In this week's Nature, a team led by researchers from Harvard Medical School and the Massachusetts Institute of Technology describes a machine learning-based method for precise and predictable CRISPR genome editing of pathogenic variants. The investigators built a library of roughly 2,000 Cas9 guide RNAs paired with DNA target sites and trained with a computer model called inDelphi. The model predicted that 5 to 11 percent of Cas9 guide RNAs targeting the human genome are "precise-50," yielding a single genotype comprising greater than or equal to 50 percent of all major editing products. The authors experimentally validated confirmed precise-50 insertions and deletions in 195 human disease-relevant alleles, establishing their approach for precise, template-free genome editing.
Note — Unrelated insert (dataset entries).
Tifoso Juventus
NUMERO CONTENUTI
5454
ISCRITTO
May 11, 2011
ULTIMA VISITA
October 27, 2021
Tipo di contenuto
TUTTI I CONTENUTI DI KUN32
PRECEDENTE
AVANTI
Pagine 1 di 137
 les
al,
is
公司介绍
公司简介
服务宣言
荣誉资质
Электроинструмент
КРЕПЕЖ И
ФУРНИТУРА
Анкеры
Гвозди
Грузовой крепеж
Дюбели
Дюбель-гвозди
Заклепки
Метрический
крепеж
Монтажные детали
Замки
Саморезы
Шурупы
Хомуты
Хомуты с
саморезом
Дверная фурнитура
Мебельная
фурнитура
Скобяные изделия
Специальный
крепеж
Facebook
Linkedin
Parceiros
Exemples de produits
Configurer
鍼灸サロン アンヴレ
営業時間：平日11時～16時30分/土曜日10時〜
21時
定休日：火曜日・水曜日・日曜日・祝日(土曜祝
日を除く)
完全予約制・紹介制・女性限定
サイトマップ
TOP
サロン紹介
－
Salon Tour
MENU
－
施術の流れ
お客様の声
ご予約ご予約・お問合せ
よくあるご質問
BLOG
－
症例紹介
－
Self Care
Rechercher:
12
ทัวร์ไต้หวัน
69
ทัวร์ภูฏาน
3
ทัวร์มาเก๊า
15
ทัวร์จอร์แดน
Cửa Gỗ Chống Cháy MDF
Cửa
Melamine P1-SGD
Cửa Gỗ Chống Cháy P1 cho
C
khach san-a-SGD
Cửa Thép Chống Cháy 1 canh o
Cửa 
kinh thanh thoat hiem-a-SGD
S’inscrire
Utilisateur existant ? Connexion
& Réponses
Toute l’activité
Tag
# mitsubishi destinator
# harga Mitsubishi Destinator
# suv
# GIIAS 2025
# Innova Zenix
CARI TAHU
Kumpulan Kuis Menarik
And in Nature Genetics, an international research team reports the whole-genome sequencing of 175 ethnic Mongolians representing six tribes, revealing strong population stratification among these tribes that correlates to the diverse demographic histories in the region. By incorporating their results into the  1000 Genomes Project panel, the scientists identify derived alleles shared between Finns and Mongolians/Siberians, "suggesting that substantial gene flow between northern Eurasian populations has occurred in the past," they write. "Furthermore, we highlight that North, East, and Southeast Asian populations are more aligned with each other than these groups are with South Asian and Oceanian populations." GenomeWeb has more on this study, here

And in Nature Plants, a group of Canadian and French investigators presents the whole-genome landscape of symbiotic genes of Medicago truncatula A17, a legume model species notable for endosymbiosis studies. Among their findings are 1,037 upregulated long non-coding RNAs involved in symbiotic nodule development, as well as clusters of significant numbers of genes upregulated in nodules or expressed in the nodule differentiation zone. These so-called symbiotic islands, the scientists discover, contain numerous expressed lncRNA genes and display differentially both DNA methylation and histone marks.